PHILADELPHIA (AP) - Former U.S. Rep. Chaka Fattah, who was sentenced to a decade in prison on federal racketeering charges, appealed his conviction in a court filing that cited a recent Supreme Court decision used by other politicians to clear their names by way of a legal precedent narrowing the definition of corruption.

Lawyers for Fattah argued in their filing to the U.S. Court of Appeals for the Third Circuit on Friday that prosecutors used too broad a definition of bribery in their client’s case and that jurors may have convicted the Philadelphia Democrat for conduct that is not unlawful.

Fattah’s appeal leans heavily on a 2016 Supreme Court decision that ruled that only formal actions, such as hearings or a lawsuit, could be considered an official government action in a bribery case.
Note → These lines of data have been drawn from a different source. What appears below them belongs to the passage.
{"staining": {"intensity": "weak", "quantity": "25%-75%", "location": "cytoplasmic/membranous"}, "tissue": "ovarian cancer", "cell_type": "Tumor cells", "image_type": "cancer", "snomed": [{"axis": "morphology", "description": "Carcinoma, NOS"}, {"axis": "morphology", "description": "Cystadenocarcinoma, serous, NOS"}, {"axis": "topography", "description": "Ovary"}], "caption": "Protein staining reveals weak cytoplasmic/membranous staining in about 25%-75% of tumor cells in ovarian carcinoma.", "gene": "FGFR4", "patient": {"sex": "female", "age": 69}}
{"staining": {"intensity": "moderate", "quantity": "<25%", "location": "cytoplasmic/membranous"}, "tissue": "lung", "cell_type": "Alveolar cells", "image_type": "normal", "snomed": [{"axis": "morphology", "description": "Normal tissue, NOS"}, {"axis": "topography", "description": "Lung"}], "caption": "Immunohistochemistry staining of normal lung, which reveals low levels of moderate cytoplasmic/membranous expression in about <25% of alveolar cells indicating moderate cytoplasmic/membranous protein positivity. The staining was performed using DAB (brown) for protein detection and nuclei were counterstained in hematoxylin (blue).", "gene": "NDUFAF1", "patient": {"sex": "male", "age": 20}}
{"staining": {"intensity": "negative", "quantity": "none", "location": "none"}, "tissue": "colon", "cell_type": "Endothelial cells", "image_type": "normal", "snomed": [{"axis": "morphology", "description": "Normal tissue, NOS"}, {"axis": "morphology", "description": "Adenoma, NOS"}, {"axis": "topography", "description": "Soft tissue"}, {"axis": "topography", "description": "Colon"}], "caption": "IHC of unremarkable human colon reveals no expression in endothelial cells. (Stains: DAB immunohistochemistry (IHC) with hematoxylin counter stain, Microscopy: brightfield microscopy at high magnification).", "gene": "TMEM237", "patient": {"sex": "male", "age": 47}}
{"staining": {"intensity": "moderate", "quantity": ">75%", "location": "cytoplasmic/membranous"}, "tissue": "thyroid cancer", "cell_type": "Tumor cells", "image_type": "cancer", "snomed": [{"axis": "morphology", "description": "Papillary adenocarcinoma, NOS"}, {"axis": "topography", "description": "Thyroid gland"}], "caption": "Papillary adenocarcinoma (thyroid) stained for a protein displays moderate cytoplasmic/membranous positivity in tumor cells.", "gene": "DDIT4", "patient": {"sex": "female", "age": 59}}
By that logic, his lawyers wrote, the letters Fattah sent to a senator and the president boosting a friend’s request for an ambassadorship, as well as a reported promise he made to steer a federal grant toward a nonprofit, did not run afoul of federal laws, but were instead the workaday functions of a politician.

Fattah’s attorneys, who declined to comment beyond the filing, also wrote that his conviction should be thrown out for what they called the wrongful removal of a juror who was the “lone dissenter,” though a federal judge has said he dismissed the person because he screamed at his counterparts and pledged to cause a hung jury.

The 60-year-old Fattah spent two decades in Congress before his 2016 conviction, where a jury found that he laundered federal grants and nonprofit cash to repay an illegal $1 million campaign loan and help friends and family. Records show he is currently being held in a medium-security prison in western Pennsylvania, near the New York border.

The Supreme Court decision cited by Fatah’s lawyers helped in July to overturn the corruption conviction of former New York Assembly Speaker Sheldon Silver. In the Silver ruling, the appeals court said that the trial judge would need to instruct jurors on what constitutes an official government action based on the high court’s recent decision.